Cohen spiega che questi termini non sono l’uno l’opposto dell’altro ma, al contrario, facce di una stessa medaglia. L’amore terreno, carnale, ad esempio, simboleggia quello spirituale, trascendentale. La ricerca di un Dio si esplicita nel rapporto uomo-donna.
Nella canzone Ricordi (Memories), racconta di un giovane studente alla festa di fine anno che corteggia una bellissima ragazza bionda. Alla richiesta di lui di farle vedere il suo corpo, lei risponde che ci sono molte parti da toccare ma non potrà mai vedere ciò che chiede. Alla fine lui ribatte ribadendo la sua fede nel vedere il suo corpo. In questo scambio è evidente il riferimento religioso. “Ho fatto molta strada per la bellezza/Molto ho lasciato dietro/ La pazienza e la famiglia/il mio capolavoro senza firma” (Came so far for beauty)
Riferimento ancor più efficace in una delle sue canzoni manifesto, Hallelujah, che racconta dell’innamoramento di Davide con Betsabea. L’invocazione religiosa (dall’ebraico Loda il Signore) diventa qui simbolico dell’amore trovato: La tua fede era forte ma avevi bisogno di una prova/ avevi visto lei mentre faceva il bagno sulla terrazza/ la sua bellezza e la luce della luna ti avevano sconvolto/ e lei ti ha legato ad una sedia della cucina/ ha infranto il tuo trono ed ha tagliato i tuoi capelli/ e dalle tue labbra ha tirato fuori l’Hallelujah.

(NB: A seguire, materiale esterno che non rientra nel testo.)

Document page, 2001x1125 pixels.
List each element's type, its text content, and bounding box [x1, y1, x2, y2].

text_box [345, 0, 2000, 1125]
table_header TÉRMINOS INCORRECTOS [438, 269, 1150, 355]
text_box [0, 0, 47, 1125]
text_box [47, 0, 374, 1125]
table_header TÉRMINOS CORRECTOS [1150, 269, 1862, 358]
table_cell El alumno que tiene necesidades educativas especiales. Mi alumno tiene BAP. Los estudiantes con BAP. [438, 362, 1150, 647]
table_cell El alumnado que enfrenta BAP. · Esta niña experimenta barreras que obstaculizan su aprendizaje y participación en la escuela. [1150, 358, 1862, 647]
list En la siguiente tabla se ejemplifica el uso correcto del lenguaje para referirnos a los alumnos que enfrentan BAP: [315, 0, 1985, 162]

L’assenza di Dio, o quantomeno di un risposta tangibile, si manifesta anche attraverso una serie di mancanze, di vuoti: e canto per il capitano/la cui nave non è stata costruita/per la madre confusa/la sua culla è ancora vuota/per il cuore senza compagno/per l’anima senza re/per la prima ballerina/che non può ballare nulla (Heart with no companion). O ancora: Puoi addizionare le parti/ma non avrai la somma/Puoi dare il via alla marcia/mancano i tamburi (The Future). Cohen è quindi il cantore dell’incompiutezza e della sconfitta, giacché l’uomo è ontologicamente imperfetto, quindi può trovare rifugio nell’amore, nel lavoro, nell’idea di Bellezza e, soprattutto, nella piena comprensione del suo stato.
Dopo molti anni vissuti in meditazione, ha subito il forte richiamo della vita comune, normale. Ed è tornato a vivere a Los Angeles. Ha raccontato questo suo ritorno così: Sono quel che sono, e quel che sono/è di nuovo a Boogie Street (Boogie Street – la strada di Singapore che di giorno è un bazar ma di notte è luogo di incontri a luci rosse).
Postilla del 2016
Dal 2010 sono usciti i seguenti album:
Old Ideas (2012)
Popular Problems (2014)
You want it darker (2016)
Tre dischi in 4 anni, per uno che tra un disco e l’altro fece passare anche 9 anni. E 5 anni di tour quasi ininterrotto, in giro per mondo, dal 20018 al 2013. Aveva ritrovato, nell’ultimo tratto di vita, una energia che era stata spesso soffocata dagli affanni dello spirito e della mente. Una pace che, grazie alle sue parole, molti di noi sanno dove trovare, anche se per pochi istanti.